What to work on
Word for word, restate the lines from the start of the data down to the line with "thumb cmc: (1361, 892)", both included.

Record set
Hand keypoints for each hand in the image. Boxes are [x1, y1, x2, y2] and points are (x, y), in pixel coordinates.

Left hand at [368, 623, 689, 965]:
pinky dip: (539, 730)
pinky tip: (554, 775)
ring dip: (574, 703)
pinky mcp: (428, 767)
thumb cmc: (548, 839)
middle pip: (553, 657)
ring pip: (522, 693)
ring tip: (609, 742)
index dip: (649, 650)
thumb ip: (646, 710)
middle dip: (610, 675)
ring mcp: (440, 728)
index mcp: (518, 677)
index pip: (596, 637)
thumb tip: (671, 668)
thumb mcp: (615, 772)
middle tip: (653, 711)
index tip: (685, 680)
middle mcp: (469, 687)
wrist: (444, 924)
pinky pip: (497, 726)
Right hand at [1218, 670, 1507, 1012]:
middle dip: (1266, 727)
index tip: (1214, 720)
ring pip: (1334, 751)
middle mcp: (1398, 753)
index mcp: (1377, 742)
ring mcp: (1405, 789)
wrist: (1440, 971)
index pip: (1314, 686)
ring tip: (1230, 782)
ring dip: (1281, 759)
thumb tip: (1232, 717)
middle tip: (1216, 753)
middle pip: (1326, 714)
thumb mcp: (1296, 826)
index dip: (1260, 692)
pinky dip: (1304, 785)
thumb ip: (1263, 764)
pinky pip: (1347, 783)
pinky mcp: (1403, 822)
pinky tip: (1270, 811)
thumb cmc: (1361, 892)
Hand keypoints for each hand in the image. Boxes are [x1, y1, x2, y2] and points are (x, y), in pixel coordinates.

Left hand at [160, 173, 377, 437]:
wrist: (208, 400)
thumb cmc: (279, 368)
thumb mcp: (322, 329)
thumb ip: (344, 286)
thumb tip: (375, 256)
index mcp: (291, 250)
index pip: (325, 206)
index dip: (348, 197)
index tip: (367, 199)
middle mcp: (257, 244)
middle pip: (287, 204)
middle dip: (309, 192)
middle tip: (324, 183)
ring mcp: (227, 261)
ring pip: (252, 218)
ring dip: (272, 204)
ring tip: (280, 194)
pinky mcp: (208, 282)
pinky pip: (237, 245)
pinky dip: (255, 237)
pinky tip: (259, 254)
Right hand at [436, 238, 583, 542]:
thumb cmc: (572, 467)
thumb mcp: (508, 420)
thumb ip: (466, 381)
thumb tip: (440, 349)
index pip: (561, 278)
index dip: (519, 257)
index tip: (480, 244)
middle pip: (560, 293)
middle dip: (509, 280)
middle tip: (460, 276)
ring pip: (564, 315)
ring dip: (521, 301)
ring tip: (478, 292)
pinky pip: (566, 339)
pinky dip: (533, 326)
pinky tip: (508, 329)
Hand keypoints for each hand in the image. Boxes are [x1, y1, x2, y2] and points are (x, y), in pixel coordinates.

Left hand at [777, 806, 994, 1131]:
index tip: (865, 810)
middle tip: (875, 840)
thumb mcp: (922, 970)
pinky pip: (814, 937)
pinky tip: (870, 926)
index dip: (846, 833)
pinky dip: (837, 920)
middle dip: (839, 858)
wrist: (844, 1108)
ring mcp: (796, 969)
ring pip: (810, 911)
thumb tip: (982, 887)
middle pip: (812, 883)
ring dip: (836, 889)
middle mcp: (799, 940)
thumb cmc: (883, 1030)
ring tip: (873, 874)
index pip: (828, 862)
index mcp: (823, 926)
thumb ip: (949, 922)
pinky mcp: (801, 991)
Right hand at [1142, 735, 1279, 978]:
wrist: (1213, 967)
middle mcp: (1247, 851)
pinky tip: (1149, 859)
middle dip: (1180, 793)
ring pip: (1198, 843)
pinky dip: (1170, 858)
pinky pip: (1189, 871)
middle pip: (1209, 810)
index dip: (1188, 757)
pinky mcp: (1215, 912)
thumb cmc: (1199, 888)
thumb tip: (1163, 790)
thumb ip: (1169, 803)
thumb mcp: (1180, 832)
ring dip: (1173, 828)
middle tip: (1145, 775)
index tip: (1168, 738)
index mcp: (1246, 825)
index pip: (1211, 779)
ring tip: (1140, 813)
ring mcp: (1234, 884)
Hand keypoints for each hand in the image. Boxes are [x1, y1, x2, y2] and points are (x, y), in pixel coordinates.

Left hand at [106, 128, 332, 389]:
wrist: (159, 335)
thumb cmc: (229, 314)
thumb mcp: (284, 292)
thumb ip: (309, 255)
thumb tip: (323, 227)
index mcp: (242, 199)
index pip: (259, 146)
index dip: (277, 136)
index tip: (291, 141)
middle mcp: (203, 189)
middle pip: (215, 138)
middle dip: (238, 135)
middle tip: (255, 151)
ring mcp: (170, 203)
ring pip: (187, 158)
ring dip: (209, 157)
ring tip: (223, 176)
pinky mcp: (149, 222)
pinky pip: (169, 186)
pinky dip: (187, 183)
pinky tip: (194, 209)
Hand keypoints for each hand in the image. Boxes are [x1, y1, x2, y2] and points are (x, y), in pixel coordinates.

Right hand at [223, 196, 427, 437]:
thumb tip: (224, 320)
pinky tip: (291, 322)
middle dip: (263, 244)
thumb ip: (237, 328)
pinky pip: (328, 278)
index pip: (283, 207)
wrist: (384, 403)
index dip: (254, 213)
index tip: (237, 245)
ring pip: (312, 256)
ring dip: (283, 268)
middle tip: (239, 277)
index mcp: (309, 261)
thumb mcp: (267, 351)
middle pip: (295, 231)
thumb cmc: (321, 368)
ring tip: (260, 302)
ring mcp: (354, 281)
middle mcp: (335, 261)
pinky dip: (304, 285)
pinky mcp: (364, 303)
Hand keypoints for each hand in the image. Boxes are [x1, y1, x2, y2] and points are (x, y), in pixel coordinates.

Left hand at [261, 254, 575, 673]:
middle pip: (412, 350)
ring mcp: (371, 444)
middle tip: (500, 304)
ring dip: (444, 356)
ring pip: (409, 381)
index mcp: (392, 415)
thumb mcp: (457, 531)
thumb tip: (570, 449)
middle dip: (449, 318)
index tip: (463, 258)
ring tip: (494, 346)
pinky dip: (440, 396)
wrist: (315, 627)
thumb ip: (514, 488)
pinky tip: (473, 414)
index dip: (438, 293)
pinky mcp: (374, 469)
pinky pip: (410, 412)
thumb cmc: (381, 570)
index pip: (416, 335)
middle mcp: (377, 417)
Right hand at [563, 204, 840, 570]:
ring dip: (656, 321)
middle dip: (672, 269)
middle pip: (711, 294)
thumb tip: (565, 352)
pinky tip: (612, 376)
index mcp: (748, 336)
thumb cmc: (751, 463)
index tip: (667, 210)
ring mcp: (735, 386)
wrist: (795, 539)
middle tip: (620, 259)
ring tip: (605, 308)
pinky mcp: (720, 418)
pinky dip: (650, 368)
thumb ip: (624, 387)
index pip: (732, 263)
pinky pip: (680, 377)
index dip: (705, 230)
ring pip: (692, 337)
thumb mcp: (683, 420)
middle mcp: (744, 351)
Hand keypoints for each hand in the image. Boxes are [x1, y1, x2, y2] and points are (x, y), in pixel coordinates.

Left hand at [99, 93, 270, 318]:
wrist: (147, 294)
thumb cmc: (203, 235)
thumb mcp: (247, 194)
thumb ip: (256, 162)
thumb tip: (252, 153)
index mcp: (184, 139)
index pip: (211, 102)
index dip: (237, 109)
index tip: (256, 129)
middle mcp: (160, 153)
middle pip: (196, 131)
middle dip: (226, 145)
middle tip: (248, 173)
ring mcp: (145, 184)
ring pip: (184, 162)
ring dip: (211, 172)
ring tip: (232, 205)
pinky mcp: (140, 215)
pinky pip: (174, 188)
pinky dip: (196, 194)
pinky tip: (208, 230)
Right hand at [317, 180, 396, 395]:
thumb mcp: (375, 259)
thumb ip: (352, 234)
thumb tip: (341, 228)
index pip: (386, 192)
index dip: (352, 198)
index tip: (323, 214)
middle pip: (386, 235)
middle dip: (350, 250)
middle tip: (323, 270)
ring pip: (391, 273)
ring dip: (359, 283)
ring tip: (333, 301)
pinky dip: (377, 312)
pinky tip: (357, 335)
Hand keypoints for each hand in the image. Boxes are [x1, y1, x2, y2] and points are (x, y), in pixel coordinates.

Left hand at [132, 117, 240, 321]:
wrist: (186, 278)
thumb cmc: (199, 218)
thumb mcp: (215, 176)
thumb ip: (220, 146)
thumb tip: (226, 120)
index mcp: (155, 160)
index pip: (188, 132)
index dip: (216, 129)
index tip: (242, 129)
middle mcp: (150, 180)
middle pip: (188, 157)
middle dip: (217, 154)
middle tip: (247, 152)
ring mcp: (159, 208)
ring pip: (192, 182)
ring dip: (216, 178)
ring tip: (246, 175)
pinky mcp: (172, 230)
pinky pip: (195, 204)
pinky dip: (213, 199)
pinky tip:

Solved problem
Hand keypoints for each hand in the image. Boxes are [x1, y1, x2, y2] and points are (x, y), in pixel coordinates.

Left hand at [368, 623, 689, 965]:
pinky dip: (539, 730)
pinky tip: (554, 775)
ring dip: (574, 703)
pinky mcp: (428, 767)
thumb cmc: (548, 839)
middle pip: (553, 657)
ring pip: (522, 693)
ring tip: (609, 742)
index dip: (649, 650)
thumb ip: (646, 710)
middle dip: (610, 675)
ring mcp: (440, 728)
index mcp: (518, 677)
index pip: (596, 637)
thumb tip: (671, 668)
thumb mcp: (615, 772)
middle tip: (653, 711)
index tip: (685, 680)
middle mcp: (469, 687)
wrist: (444, 924)
pinky pip: (497, 726)
Right hand at [1218, 670, 1507, 1012]:
middle dip: (1266, 727)
index tip: (1214, 720)
ring pip: (1334, 751)
middle mcp: (1398, 753)
index mcp: (1377, 742)
ring mcp: (1405, 789)
wrist: (1440, 971)
index pip: (1314, 686)
ring tip: (1230, 782)
ring dip: (1281, 759)
thumb tip: (1232, 717)
middle tip: (1216, 753)
middle pip: (1326, 714)
thumb mcp: (1296, 826)
index dip: (1260, 692)
pinky dip: (1304, 785)
thumb ip: (1263, 764)
pinky pip: (1347, 783)
pinky mcp: (1403, 822)
pinky tip: (1270, 811)
thumb cmc: (1361, 892)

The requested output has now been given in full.